> Your objective:
Drop every picture, then transcribe the remaining data exactly.

(Pictures with circuit source files)
★ ★ ★ ★ ★ ★ ★

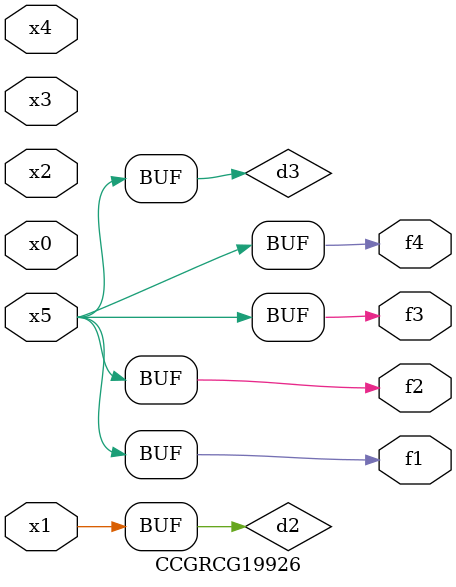
<source format=v>
module CCGRCG19926(
	input x0, x1, x2, x3, x4, x5,
	output f1, f2, f3, f4
);

	wire d1, d2, d3;

	not (d1, x5);
	or (d2, x1);
	xnor (d3, d1);
	assign f1 = d3;
	assign f2 = d3;
	assign f3 = d3;
	assign f4 = d3;
endmodule

</source>
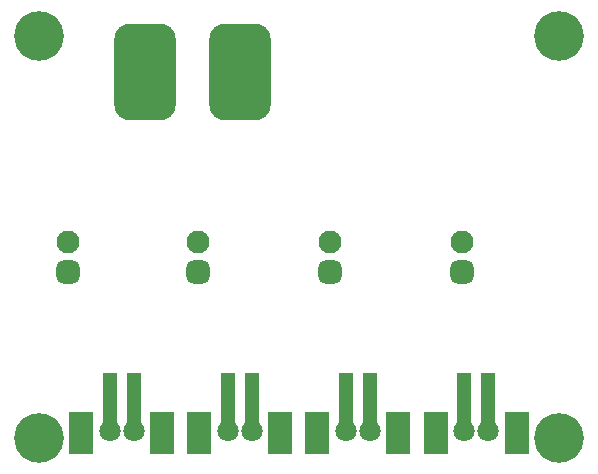
<source format=gbs>
G04 Layer_Color=8150272*
%FSAX25Y25*%
%MOIN*%
G70*
G01*
G75*
%ADD60C,0.16548*%
G04:AMPARAMS|DCode=61|XSize=204.85mil|YSize=322.96mil|CornerRadius=53.21mil|HoleSize=0mil|Usage=FLASHONLY|Rotation=0.000|XOffset=0mil|YOffset=0mil|HoleType=Round|Shape=RoundedRectangle|*
%AMROUNDEDRECTD61*
21,1,0.20485,0.21654,0,0,0.0*
21,1,0.09843,0.32296,0,0,0.0*
1,1,0.10642,0.04921,-0.10827*
1,1,0.10642,-0.04921,-0.10827*
1,1,0.10642,-0.04921,0.10827*
1,1,0.10642,0.04921,0.10827*
%
%ADD61ROUNDEDRECTD61*%
G04:AMPARAMS|DCode=62|XSize=76.9mil|YSize=76.9mil|CornerRadius=21.22mil|HoleSize=0mil|Usage=FLASHONLY|Rotation=270.000|XOffset=0mil|YOffset=0mil|HoleType=Round|Shape=RoundedRectangle|*
%AMROUNDEDRECTD62*
21,1,0.07690,0.03445,0,0,270.0*
21,1,0.03445,0.07690,0,0,270.0*
1,1,0.04245,-0.01722,-0.01722*
1,1,0.04245,-0.01722,0.01722*
1,1,0.04245,0.01722,0.01722*
1,1,0.04245,0.01722,-0.01722*
%
%ADD62ROUNDEDRECTD62*%
%ADD63C,0.07690*%
%ADD64C,0.07099*%
%ADD65C,0.02769*%
%ADD66R,0.08280X0.14200*%
%ADD67R,0.04800X0.22453*%
D60*
X0112811Y0111811D02*
D03*
Y0245669D02*
D03*
X0286039D02*
D03*
Y0111811D02*
D03*
D61*
X0148244Y0233858D02*
D03*
X0179740D02*
D03*
D62*
X0209850Y0167000D02*
D03*
X0165850D02*
D03*
X0122350Y0167000D02*
D03*
X0253850Y0167000D02*
D03*
D63*
X0209850Y0177000D02*
D03*
X0165850D02*
D03*
X0122350Y0177000D02*
D03*
X0253850Y0177000D02*
D03*
D64*
X0215173Y0114173D02*
D03*
X0223047D02*
D03*
X0262417D02*
D03*
X0254543D02*
D03*
X0136433D02*
D03*
X0144307D02*
D03*
X0183677D02*
D03*
X0175803D02*
D03*
D65*
X0139583Y0242913D02*
D03*
Y0240157D02*
D03*
Y0237402D02*
D03*
Y0234646D02*
D03*
Y0231890D02*
D03*
Y0229134D02*
D03*
Y0226378D02*
D03*
Y0223622D02*
D03*
X0156905Y0242913D02*
D03*
Y0240157D02*
D03*
Y0237402D02*
D03*
Y0234646D02*
D03*
Y0231890D02*
D03*
Y0229134D02*
D03*
Y0226378D02*
D03*
Y0223622D02*
D03*
D66*
X0232610Y0113374D02*
D03*
X0205610D02*
D03*
X0193240D02*
D03*
X0166240D02*
D03*
X0153870D02*
D03*
X0126870D02*
D03*
X0271980D02*
D03*
X0244980D02*
D03*
D67*
X0223110Y0122441D02*
D03*
X0215173D02*
D03*
X0183740D02*
D03*
X0175803D02*
D03*
X0144370D02*
D03*
X0136433D02*
D03*
X0262480D02*
D03*
X0254543D02*
D03*
M02*

</source>
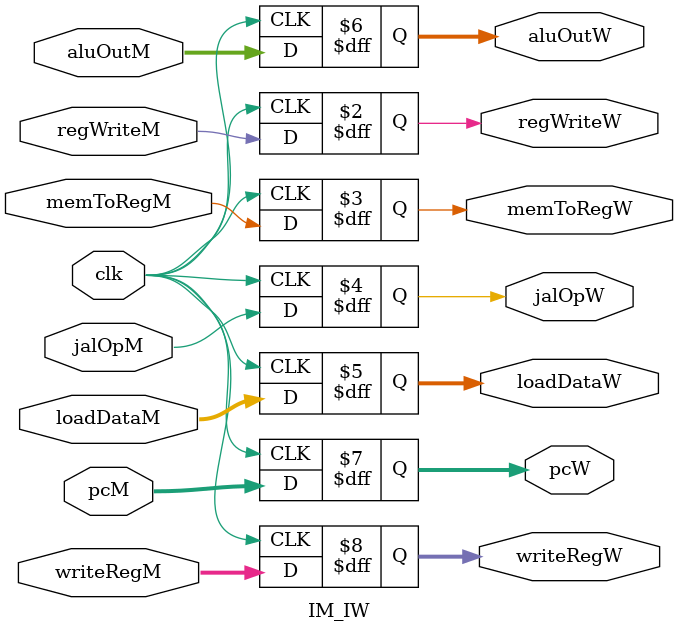
<source format=v>
`timescale 1ns / 1ps
module IM_IW(
    input clk,
    input regWriteM,
    input memToRegM,
    input jalOpM,
    input [31:0] loadDataM,
    input [31:0] aluOutM,
    input [31:0] pcM,
    input [4:0] writeRegM,
    output reg regWriteW ,
    output reg memToRegW ,
    output reg jalOpW ,
    output reg [31:0] loadDataW ,
    output reg [31:0] aluOutW ,
    output reg [31:0] pcW ,
    output reg [4:0] writeRegW 
    );
	 always@(posedge clk)begin
	    regWriteW <= regWriteM;
		 memToRegW <= memToRegM;
		 jalOpW <= jalOpM;
		 loadDataW <= loadDataM;
		 aluOutW <= aluOutM;
		 pcW <= pcM;
		 writeRegW <= writeRegM;
	 end


endmodule

</source>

★ ★ ★ ★ ★ ★ ★

> Written response:
<source format=v>
module CCGRCG19926(
	input x0, x1, x2, x3, x4, x5,
	output f1, f2, f3, f4
);

	wire d1, d2, d3;

	not (d1, x5);
	or (d2, x1);
	xnor (d3, d1);
	assign f1 = d3;
	assign f2 = d3;
	assign f3 = d3;
	assign f4 = d3;
endmodule

</source>
<source format=gbs>
G04 Layer_Color=8150272*
%FSAX25Y25*%
%MOIN*%
G70*
G01*
G75*
%ADD60C,0.16548*%
G04:AMPARAMS|DCode=61|XSize=204.85mil|YSize=322.96mil|CornerRadius=53.21mil|HoleSize=0mil|Usage=FLASHONLY|Rotation=0.000|XOffset=0mil|YOffset=0mil|HoleType=Round|Shape=RoundedRectangle|*
%AMROUNDEDRECTD61*
21,1,0.20485,0.21654,0,0,0.0*
21,1,0.09843,0.32296,0,0,0.0*
1,1,0.10642,0.04921,-0.10827*
1,1,0.10642,-0.04921,-0.10827*
1,1,0.10642,-0.04921,0.10827*
1,1,0.10642,0.04921,0.10827*
%
%ADD61ROUNDEDRECTD61*%
G04:AMPARAMS|DCode=62|XSize=76.9mil|YSize=76.9mil|CornerRadius=21.22mil|HoleSize=0mil|Usage=FLASHONLY|Rotation=270.000|XOffset=0mil|YOffset=0mil|HoleType=Round|Shape=RoundedRectangle|*
%AMROUNDEDRECTD62*
21,1,0.07690,0.03445,0,0,270.0*
21,1,0.03445,0.07690,0,0,270.0*
1,1,0.04245,-0.01722,-0.01722*
1,1,0.04245,-0.01722,0.01722*
1,1,0.04245,0.01722,0.01722*
1,1,0.04245,0.01722,-0.01722*
%
%ADD62ROUNDEDRECTD62*%
%ADD63C,0.07690*%
%ADD64C,0.07099*%
%ADD65C,0.02769*%
%ADD66R,0.08280X0.14200*%
%ADD67R,0.04800X0.22453*%
D60*
X0112811Y0111811D02*
D03*
Y0245669D02*
D03*
X0286039D02*
D03*
Y0111811D02*
D03*
D61*
X0148244Y0233858D02*
D03*
X0179740D02*
D03*
D62*
X0209850Y0167000D02*
D03*
X0165850D02*
D03*
X0122350Y0167000D02*
D03*
X0253850Y0167000D02*
D03*
D63*
X0209850Y0177000D02*
D03*
X0165850D02*
D03*
X0122350Y0177000D02*
D03*
X0253850Y0177000D02*
D03*
D64*
X0215173Y0114173D02*
D03*
X0223047D02*
D03*
X0262417D02*
D03*
X0254543D02*
D03*
X0136433D02*
D03*
X0144307D02*
D03*
X0183677D02*
D03*
X0175803D02*
D03*
D65*
X0139583Y0242913D02*
D03*
Y0240157D02*
D03*
Y0237402D02*
D03*
Y0234646D02*
D03*
Y0231890D02*
D03*
Y0229134D02*
D03*
Y0226378D02*
D03*
Y0223622D02*
D03*
X0156905Y0242913D02*
D03*
Y0240157D02*
D03*
Y0237402D02*
D03*
Y0234646D02*
D03*
Y0231890D02*
D03*
Y0229134D02*
D03*
Y0226378D02*
D03*
Y0223622D02*
D03*
D66*
X0232610Y0113374D02*
D03*
X0205610D02*
D03*
X0193240D02*
D03*
X0166240D02*
D03*
X0153870D02*
D03*
X0126870D02*
D03*
X0271980D02*
D03*
X0244980D02*
D03*
D67*
X0223110Y0122441D02*
D03*
X0215173D02*
D03*
X0183740D02*
D03*
X0175803D02*
D03*
X0144370D02*
D03*
X0136433D02*
D03*
X0262480D02*
D03*
X0254543D02*
D03*
M02*

</source>
<source format=v>
`timescale 1ns / 1ps
module IM_IW(
    input clk,
    input regWriteM,
    input memToRegM,
    input jalOpM,
    input [31:0] loadDataM,
    input [31:0] aluOutM,
    input [31:0] pcM,
    input [4:0] writeRegM,
    output reg regWriteW ,
    output reg memToRegW ,
    output reg jalOpW ,
    output reg [31:0] loadDataW ,
    output reg [31:0] aluOutW ,
    output reg [31:0] pcW ,
    output reg [4:0] writeRegW 
    );
	 always@(posedge clk)begin
	    regWriteW <= regWriteM;
		 memToRegW <= memToRegM;
		 jalOpW <= jalOpM;
		 loadDataW <= loadDataM;
		 aluOutW <= aluOutM;
		 pcW <= pcM;
		 writeRegW <= writeRegM;
	 end


endmodule

</source>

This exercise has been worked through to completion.